If you never met Dick Biggs, you missed a golden opportunity to know a very special individual. He was often described with many different, but highly-accurate adjectives. Through the years, I have heard him described as: one-of-a-kind, rare, special, unique, friendly, warm, old-timer, funny, feisty, etc.
And, when you carefully mix any or all of those adjectives together with the unbelievable colorful and totally outrageous language of a sailor, the end result was someone truly special: Dick Biggs.
He was born in Pagosa Springs, Colo., on Feb. 10, 1917.
He had lived in Carson City since 1945, and had been retired since 1979 from the Materials and Testing Division of the Nevada Department of Transportation.
He is survived by his wife, Wanda. They had been married 61 years, as of May 2.
They have two children, Dave (wife Margaret) Biggs of Douglas County and Laura Todd (husband Rick) of Stockton, Calif., six grandchildren and three great-grandchildren (and one more on the way).
He is also survived by a sister, Laurel Cooney, of Carson City.
His background reads like a virtual “Who’s Who” in the local outdoor world.
He claimed to be the first non-American Indian to successfully take a buck mule deer with a bow and arrow in the Carson City area.
He had been an active member of the Ormsby Sportsmen’s Association (OSA) in Carson City since the late 1940’s, and was the club’s oldest, active member.

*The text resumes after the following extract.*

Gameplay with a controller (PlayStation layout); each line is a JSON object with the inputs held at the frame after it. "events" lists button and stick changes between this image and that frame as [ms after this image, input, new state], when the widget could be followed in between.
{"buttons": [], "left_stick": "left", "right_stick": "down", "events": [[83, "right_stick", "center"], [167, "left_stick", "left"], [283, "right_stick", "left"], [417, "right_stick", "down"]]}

Biggs was one of a very few individuals to be selected as an Honorary Life Member in the 60-year history of the association.

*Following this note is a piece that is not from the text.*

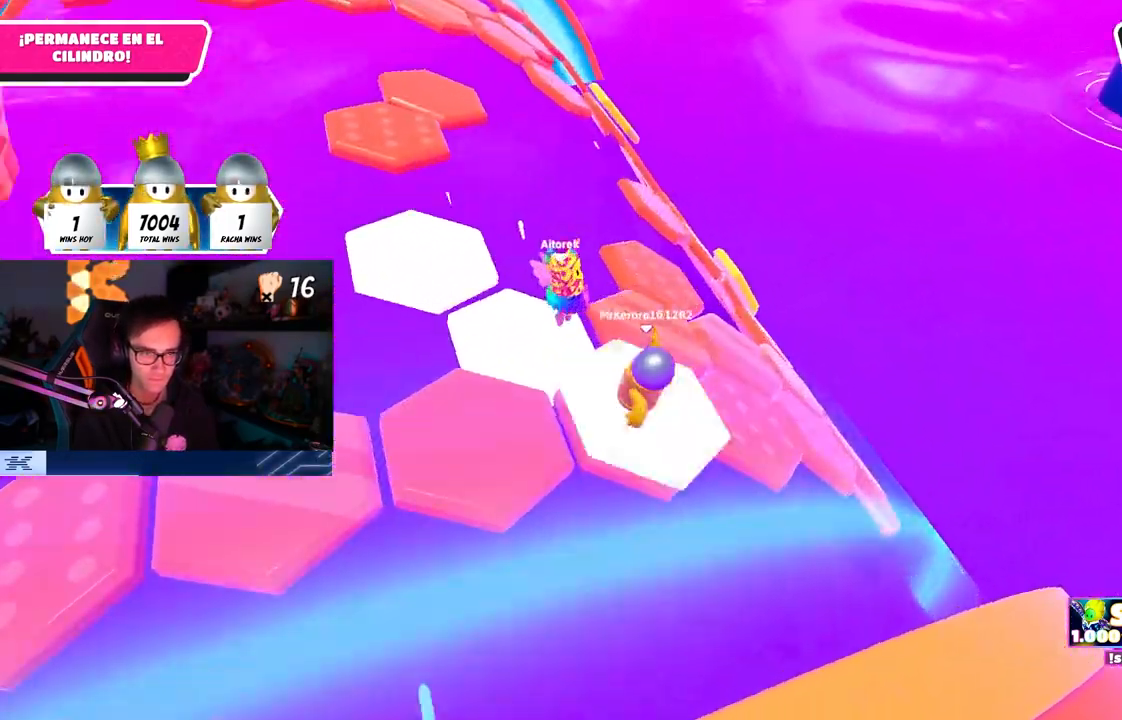
{"buttons": [], "left_stick": "up", "right_stick": "center", "events": [[67, "left_stick", "up-left"], [67, "right_stick", "center"], [300, "left_stick", "up"], [317, "CROSS", "down"], [467, "CROSS", "up"]]}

He had served in every OSA office, including several different times as the club’s president.
He served for many years as a member on the Carson City Advisory Board to Manage Wildlife.

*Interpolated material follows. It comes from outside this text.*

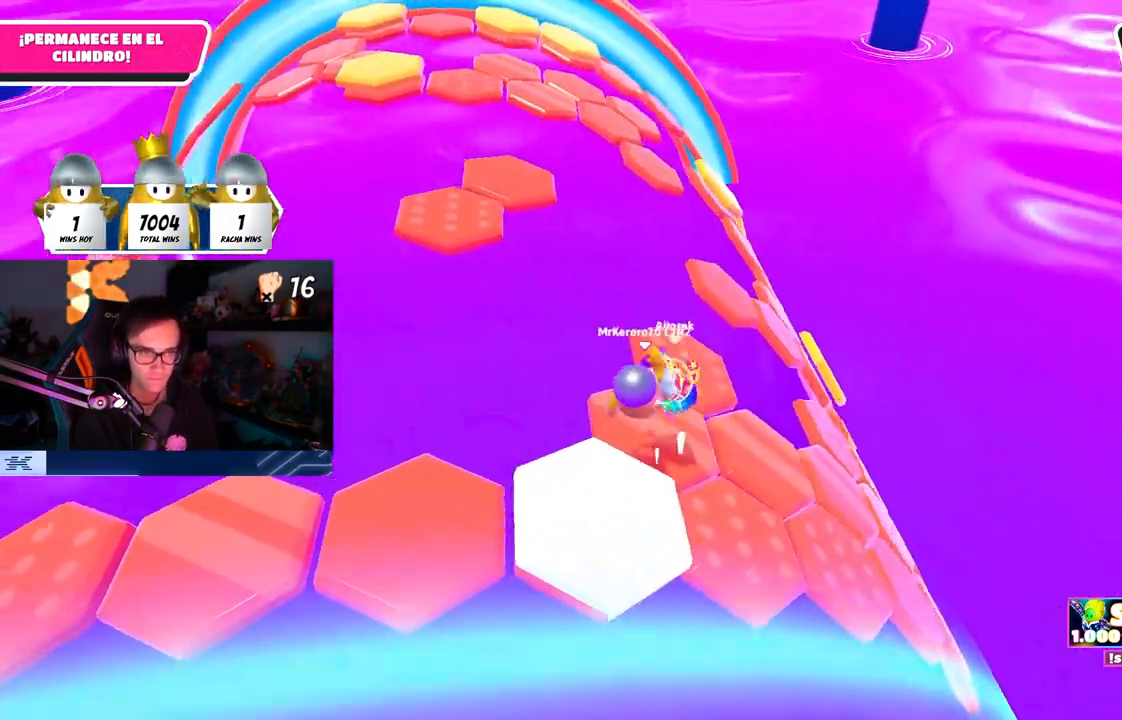
{"buttons": [], "left_stick": "up", "right_stick": "center", "events": [[117, "left_stick", "up-right"], [150, "right_stick", "right"], [233, "left_stick", "up"], [467, "right_stick", "center"]]}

Biggs was the only person in Carson City to have been selected as an Honorary Life Member in two different sportsmen’s groups (OSA and the Carson Rifle and Pistol Club).
He spent many years as the Chief Hunter Education Instructor for the Carson City area. He was extremely proud (and correctly so!) of the fact that out of more than 2,000 students he taught, none have ever been involved in a hunting mishap. That is a truly remarkable achievement.
He was honored on two different occasions by the Nevada Wildlife Federation as the State Hunter Education Instructor of The Year.
In 1994, Gov. Bob Miller selected Dec. 3, as Dick Biggs Day in honor of his many years of dedication and contribution to the Nevada Hunter Education Program.
The Nevada Wildlife Federation also honored him one year as the State Conservationist of The Year.
He was a former longtime member of the state board of directors of the Nevada Wildlife Federation.
He was also a longtime member of the National Rifle Association.
In his later years, he instigated an OSA project to erect a number of bird stands along Highway 395 in Washoe Valley for use by the many hawks in that area. You can see them today, as you drive to and from Reno.
At age 83, he remodeled their bathroom, all by himself.
Then, earlier this year, at age 89, he remodeled an upper kitchen cabinet, so the refrigerator would fit under it!
A remarkable individual.
Dick Biggs (1917-2006) will be deeply missed.
Memorial services will be at 11 a.m. Tuesday at St. Peters Episcopal Church.